◆ WRITTEN INSTRUCTION
Put each line of the records below into a Markdown table with two columns, Row for the row number and Text for the line, and skip any blank lines. Leave the pictures out of your answer.

====== DATA SHOWN ======

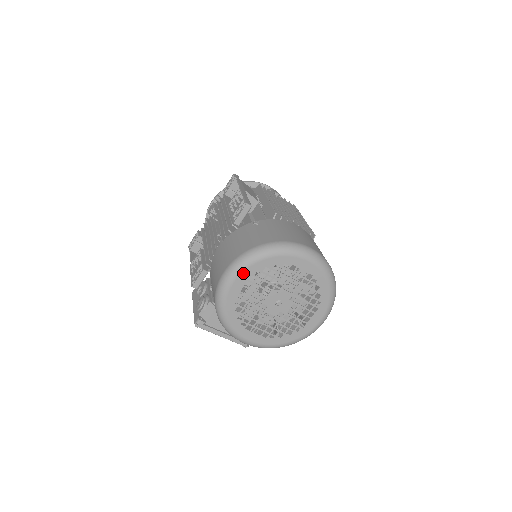
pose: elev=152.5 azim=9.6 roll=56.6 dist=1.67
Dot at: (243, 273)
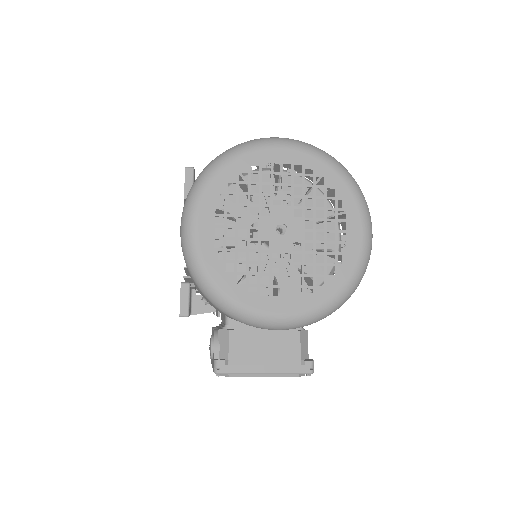
Dot at: (202, 207)
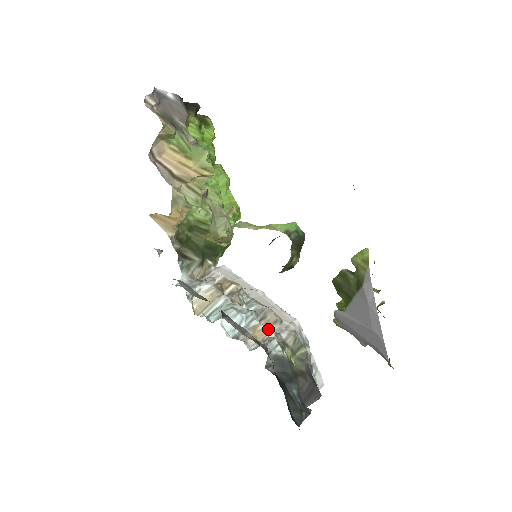
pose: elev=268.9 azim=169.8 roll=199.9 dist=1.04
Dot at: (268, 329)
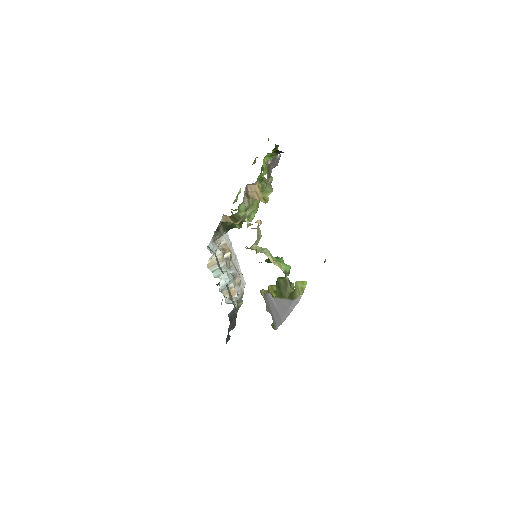
Dot at: occluded
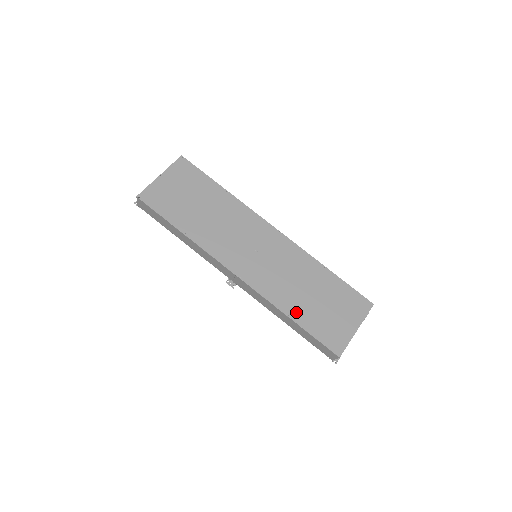
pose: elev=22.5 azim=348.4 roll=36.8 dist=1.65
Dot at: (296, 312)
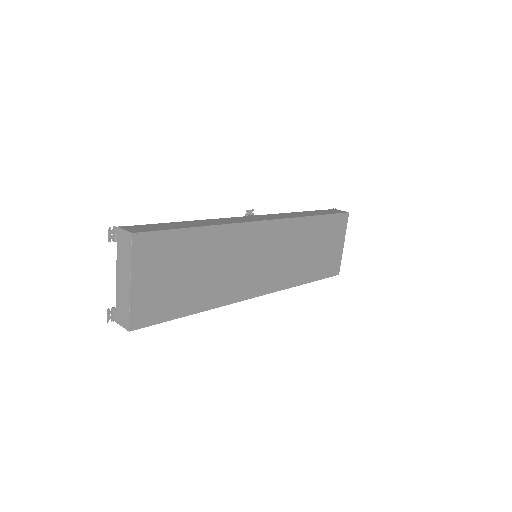
Dot at: (307, 275)
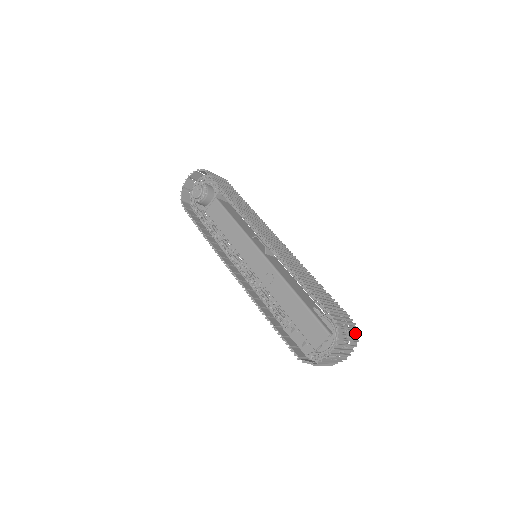
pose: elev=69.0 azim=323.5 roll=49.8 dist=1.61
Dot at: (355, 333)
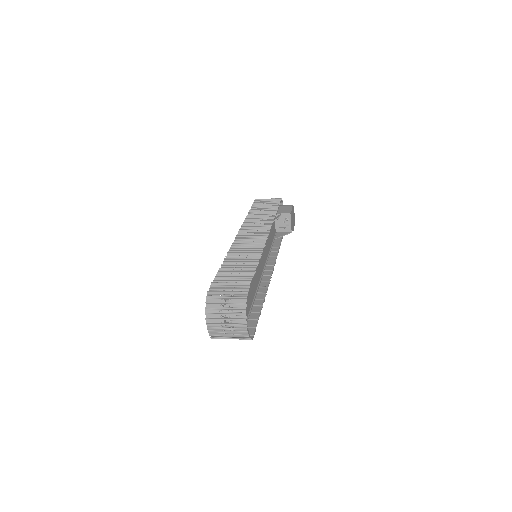
Dot at: (244, 301)
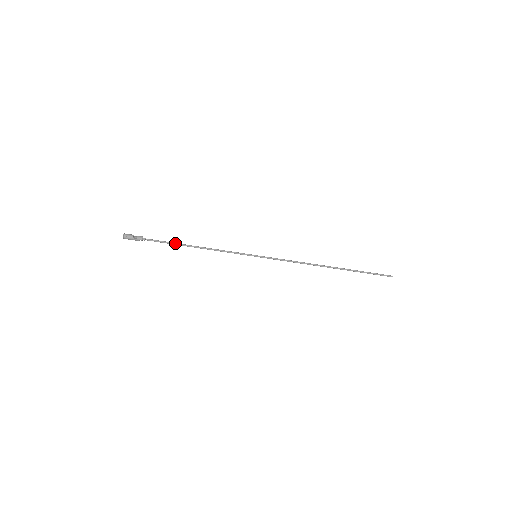
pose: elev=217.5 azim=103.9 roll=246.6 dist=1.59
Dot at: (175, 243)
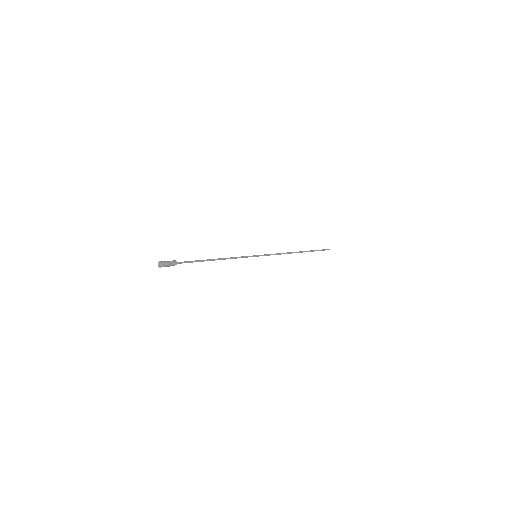
Dot at: (201, 260)
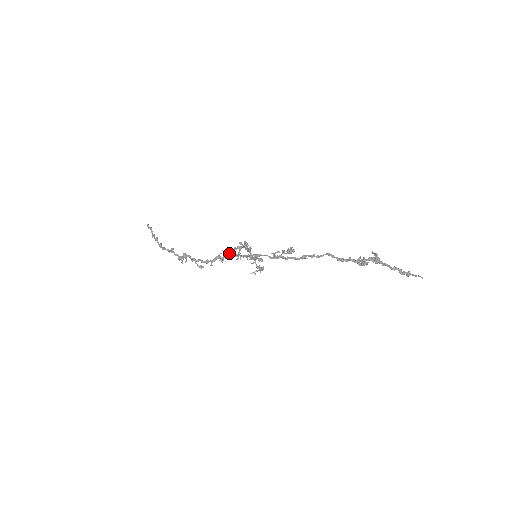
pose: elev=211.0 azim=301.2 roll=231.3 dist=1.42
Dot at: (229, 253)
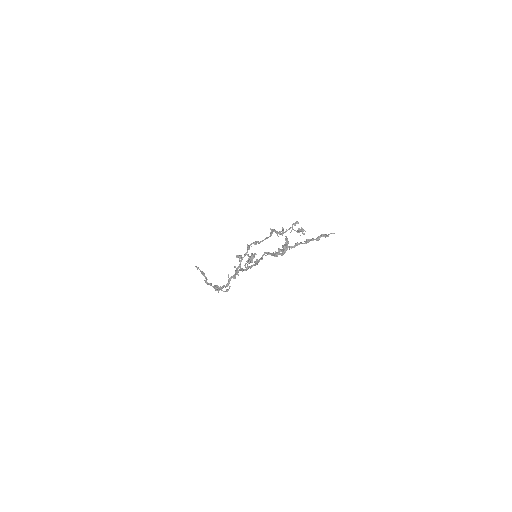
Dot at: (238, 267)
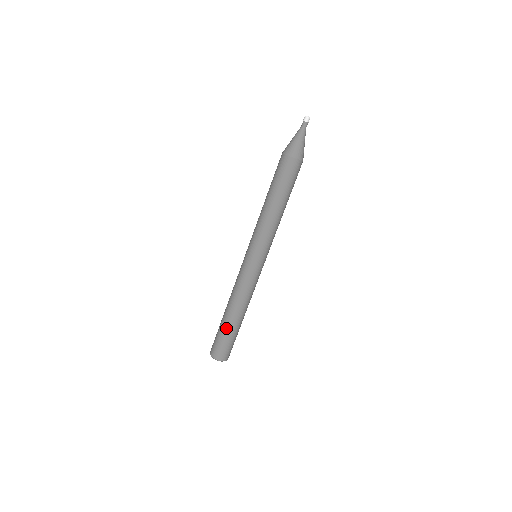
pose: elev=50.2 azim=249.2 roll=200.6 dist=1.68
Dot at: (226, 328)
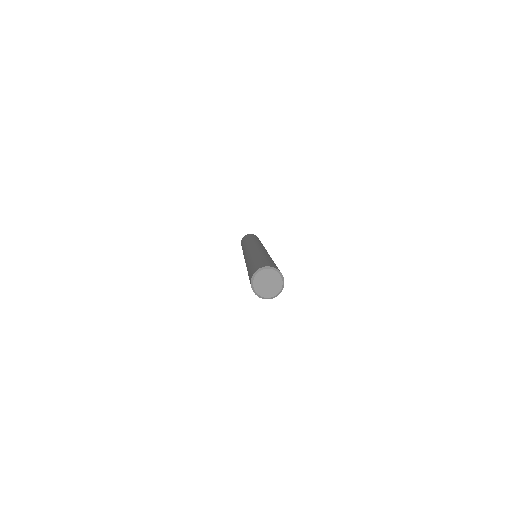
Dot at: (252, 262)
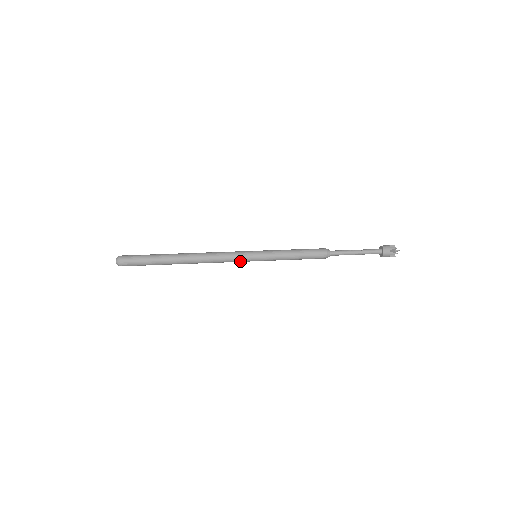
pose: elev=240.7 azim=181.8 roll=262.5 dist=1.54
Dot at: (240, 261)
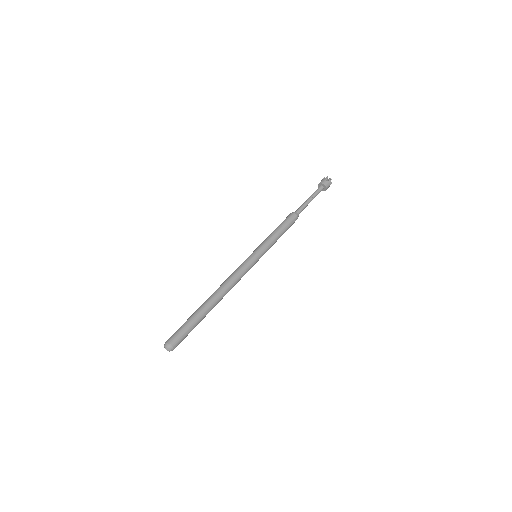
Dot at: (249, 269)
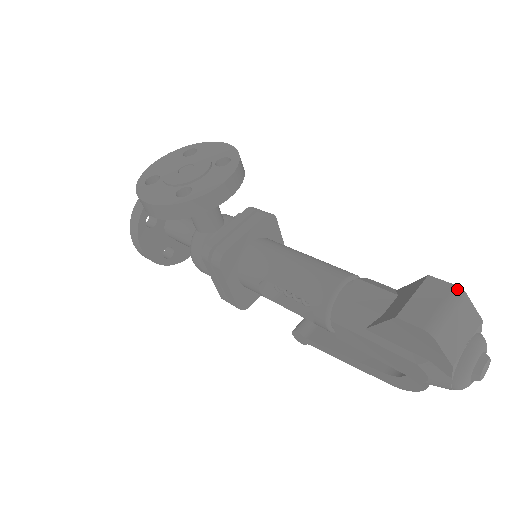
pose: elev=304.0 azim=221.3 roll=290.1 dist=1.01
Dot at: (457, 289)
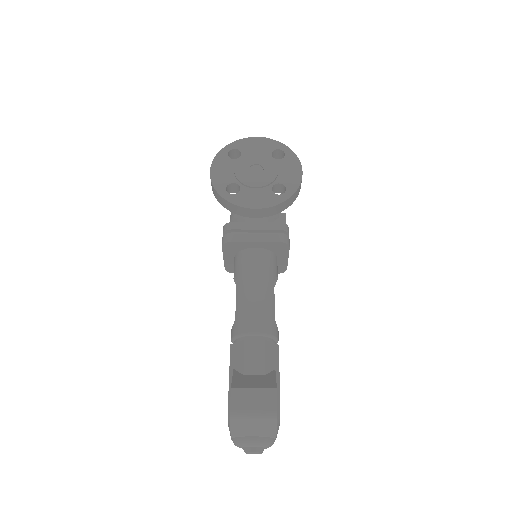
Dot at: (274, 412)
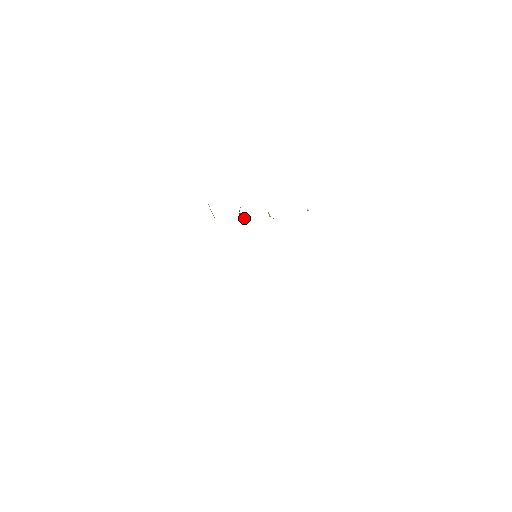
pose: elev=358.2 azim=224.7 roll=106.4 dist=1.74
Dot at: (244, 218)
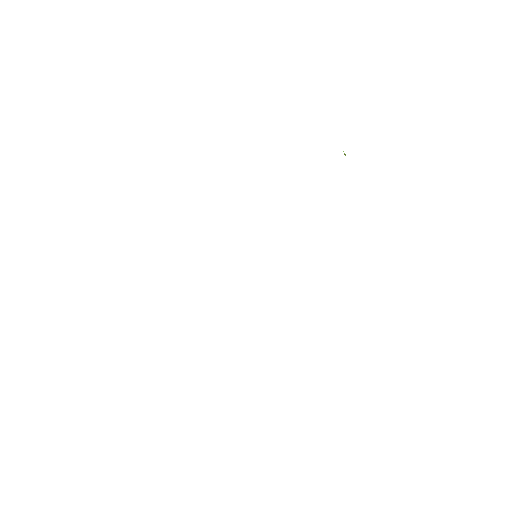
Dot at: occluded
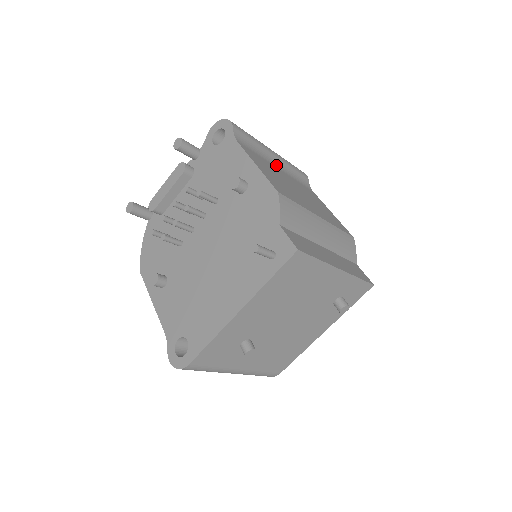
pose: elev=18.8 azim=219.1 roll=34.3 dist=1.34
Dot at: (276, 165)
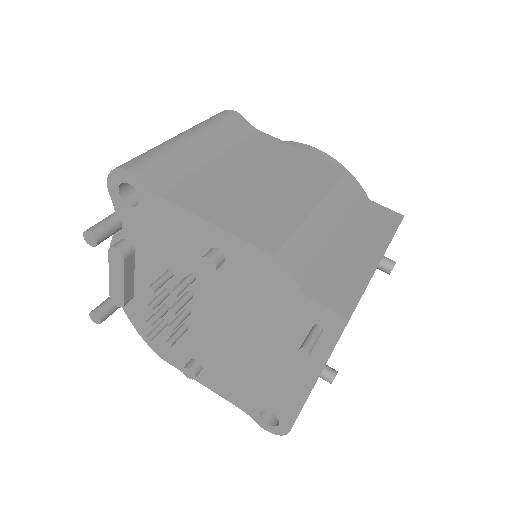
Dot at: (210, 156)
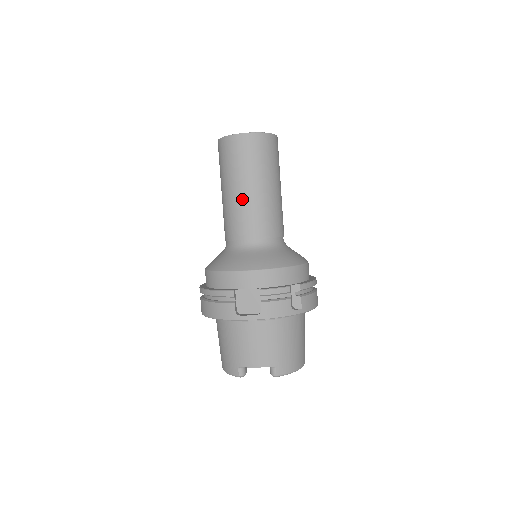
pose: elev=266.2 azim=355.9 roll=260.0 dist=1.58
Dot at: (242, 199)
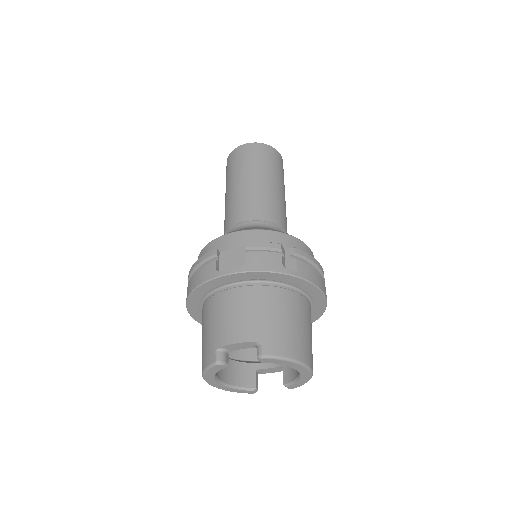
Dot at: (240, 190)
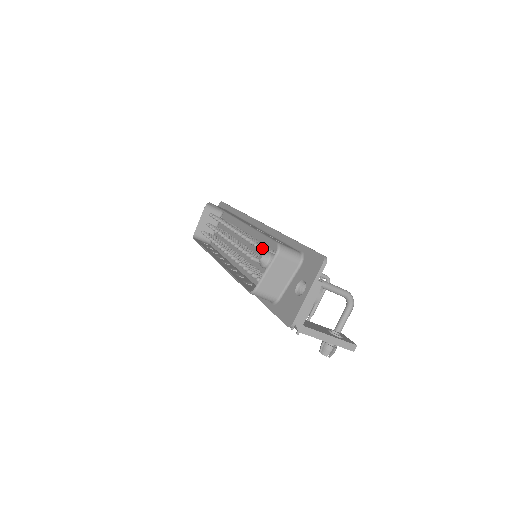
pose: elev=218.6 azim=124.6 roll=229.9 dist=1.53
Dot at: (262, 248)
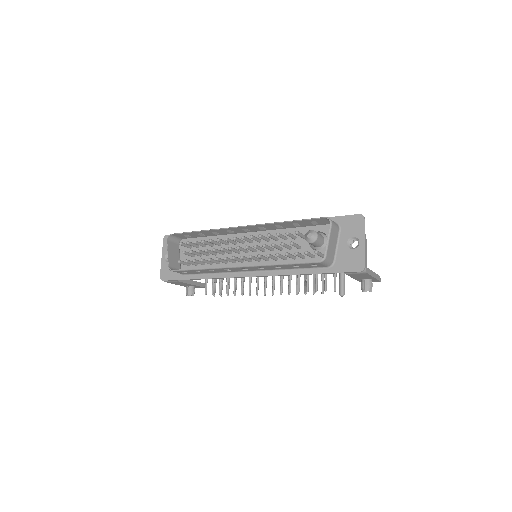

======

◆ FINISHED ANSWER
| Row | Text |
|---|---|
| 1 | pose: elev=152.5 azim=9.6 roll=56.6 dist=1.67 |
| 2 | Dot at: (243, 273) |
| 3 | Dot at: (202, 207) |
| 4 | pose: elev=268.9 azim=169.8 roll=199.9 dist=1.04 |
| 5 | Dot at: (268, 329) |
| 6 | Dot at: occluded |
| 7 | pose: elev=22.5 azim=348.4 roll=36.8 dist=1.65 |
| 8 | Dot at: (296, 312) |
| 9 | Dot at: (307, 275) |
| 10 | pose: elev=69.0 azim=323.5 roll=49.8 dist=1.61 |
| 11 | Dot at: (355, 333) |
| 12 | Dot at: (244, 301) |
| 13 | pose: elev=217.5 azim=103.9 roll=246.6 dist=1.59 |
| 14 | Dot at: (175, 243) |
| 15 | Dot at: (201, 260) |
| 16 | pose: elev=211.0 azim=301.2 roll=231.3 dist=1.42 |
| 17 | Dot at: (229, 253) |
| 18 | Dot at: (238, 267) |
| 19 | pose: elev=50.2 azim=249.2 roll=200.6 dist=1.68 |
| 20 | Dot at: (226, 328) |
| 21 | Dot at: (252, 262) |
| 22 | pose: elev=240.7 azim=181.8 roll=262.5 dist=1.54 |
| 23 | Dot at: (240, 261) |
| 24 | Dot at: (249, 269) |
| 25 | pose: elev=304.0 azim=221.3 roll=290.1 dist=1.01 |
| 26 | Dot at: (457, 289) |
| 27 | Dot at: (274, 412) |
| 28 | pose: elev=358.2 azim=224.7 roll=106.4 dist=1.74 |
| 29 | Dot at: (244, 218) |
| 30 | Dot at: occluded |
| 31 | pose: elev=18.8 azim=219.1 roll=34.3 dist=1.34 |
| 32 | Dot at: (276, 165) |
| 33 | Dot at: (210, 156) |
| 34 | pose: elev=266.2 azim=355.9 roll=260.0 dist=1.58 |
| 35 | Dot at: (242, 199) |
| 36 | Dot at: (240, 190) |
| 37 | pose: elev=218.6 azim=124.6 roll=229.9 dist=1.53 |
| 38 | Dot at: (262, 248) |